Boate e servidor público


A desgraça na cidade de Santa Maria, Rio Grande do Sul

Construir uma boate que receba até duas mil pessoas por noite, dançando e bebendo. Esse é o desafio estúpido a ser superado. Mas, no mínimo, há de ser um prédio com segurança absoluta para todos os frequentadores.

Porém, não é o caso da Boate Kiss, que pegou fogo na madrugada de domingo passado e deixou a marca tétrica de mais de 230 jovens mortos, em sua maioria por asfixia com gases tóxicos. O teto parece haver sido rebaixado e recoberto com material inflamável, para “proteção acústica”, pasmem. O espaço interno é bem reduzido, pintado de cor escura, mal iluminado e cheio de labirintos, a facilitar “acidentes coletivos”.

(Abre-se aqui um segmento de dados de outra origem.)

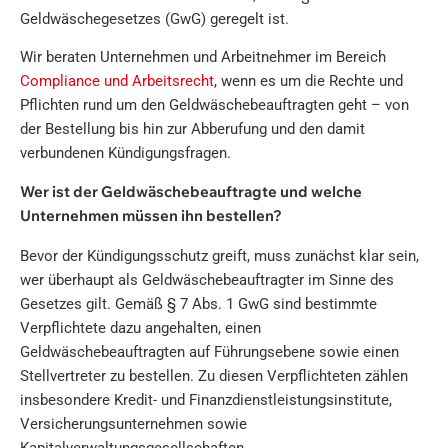
Geldwäschegesetzes (GwG) geregelt ist.
Wir beraten Unternehmen und Arbeitnehmer im Bereich
Compliance und Arbeitsrecht
, wenn es um die Rechte und
Pflichten rund um den Geldwäschebeauftragten geht – von
der Bestellung bis hin zur Abberufung und den damit
verbundenen Kündigungsfragen.
Wer ist der Geldwäschebeauftragte und welche
Unternehmen müssen ihn bestellen?
Bevor der Kündigungsschutz greift, muss zunächst klar sein,
wer überhaupt als Geldwäschebeauftragter im Sinne des
Gesetzes gilt. Gemäß § 7 Abs. 1 GwG sind bestimmte
Verpflichtete dazu angehalten, einen
Geldwäschebeauftragten auf Führungsebene sowie einen
Stellvertreter zu bestellen. Zu diesen Verpflichteten zählen
insbesondere Kredit- und Finanzdienstleistungsinstitute,
Versicherungsunternehmen sowie
Kapitalverwaltungsgesellschaften.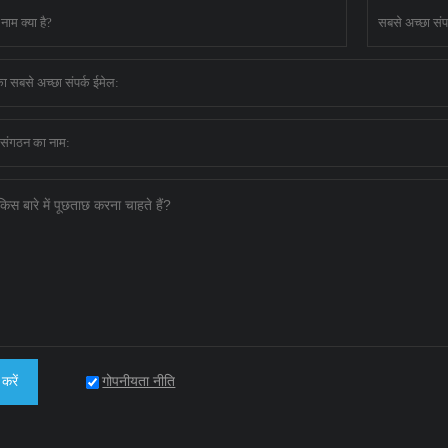
गोपनीयता नीति
करें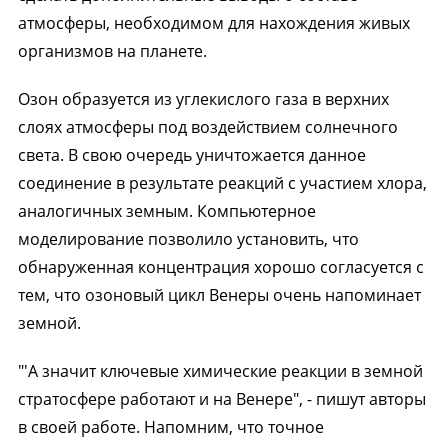
атмосферы, необходимом для нахождения живых
организмов на планете.
Озон образуется из углекислого газа в верхних
слоях атмосферы под воздействием солнечного
света. В свою очередь уничтожается данное
соединение в результате реакций с участием хлора,
аналогичных земным. Компьютерное
моделирование позволило установить, что
обнаруженная концентрация хорошо согласуется с
тем, что озоновый цикл Венеры очень напоминает
земной.
"'А значит ключевые химические реакции в земной
стратосфере работают и на Венере", - пишут авторы
в своей работе. Напомним, что точное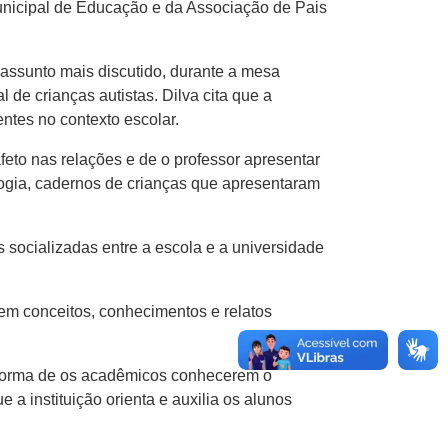
Municipal de Educação e da Associação de Pais
 assunto mais discutido, durante a mesa
 de crianças autistas. Dilva cita que a
entes no contexto escolar.
feto nas relações e de o professor apresentar
logia, cadernos de crianças que apresentaram
.
 socializadas entre a escola e a universidade
em conceitos, conhecimentos e relatos
 forma de os acadêmicos conhecerem o
e a instituição orienta e auxilia os alunos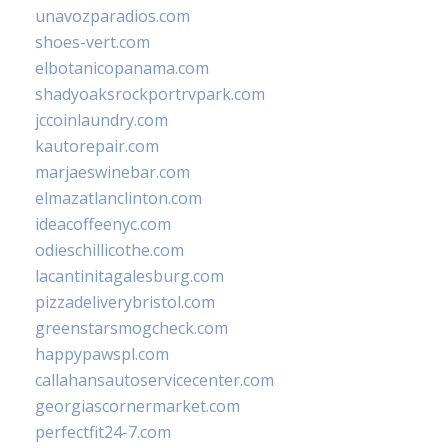
unavozparadios.com
shoes-vert.com
elbotanicopanama.com
shadyoaksrockportrvpark.com
jccoinlaundry.com
kautorepair.com
marjaeswinebar.com
elmazatlanclinton.com
ideacoffeenyc.com
odieschillicothe.com
lacantinitagalesburg.com
pizzadeliverybristol.com
greenstarsmogcheck.com
happypawspl.com
callahansautoservicecenter.com
georgiascornermarket.com
perfectfit24-7.com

O evento lastimável e fora de controle

O evento lastimável e fora de controle

De acordo com a planta da boate, publicada por diversos meios, a casa tem uma estreita entrada/saída, controlada por seguranças privados que não permitem a saída de qualquer frequentador sem apresentar as “comandas pagas”.

Isso não é uma boate; trata-se de um Campo de Concentração Privado!

Resta saber quais as instituições do setor público que legalizaram esse Campo de Concentração e, com absoluta certeza, quem é o verdadeiro proprietário do Campo Kiss. Certamente, não são os dois laranjas que se apresentaram à polícia.

Há diversas fontes a afirmar que o proprietário do Campo Kiss é um deputado federal, ligado a Marcos Valério e à quadrilha do Mensalão. Isso leva muitos a pensar que todo servidor público brasileiro, seja ele eleito, concursado ou nomeado por ser um “companheiro leal à causa da quadrilha”, pode tornar-se uma ameaça criminosa. E sempre à revelia das necessidades e desejos da maior parte do povo brasileiro.

Se há dez anos esse fato não era nítido, hoje parece ser uma verdade incontestável, pois há hierarquia nas atuais quadrilhas políticas em exercício e é visível até mesmo para qualquer observador cego e desatento.

Há três dias que parte da imprensa brasileira “incendeia e queima” milhões de reais tóxicos para trazer na tela entrevistas com uma pilha de ordinários serviçais públicos de nosso país. E ao narrarem como veem a tragédia, fazem autoelogios, dizendo sempre haver cumprido suas obrigações funcionais. Com cenhos franzidos e severos, tentam demonstrar que são excepcionais gestores públicos. No entanto, comprovam no máximo que são apenas espécimes oportunistas, capatazes vendidos ao exercício de ideologias populistas, lotadas de porca demagogia.

E o que resta deste brutal acidente? Por enquanto dor; muita dor e muito luto.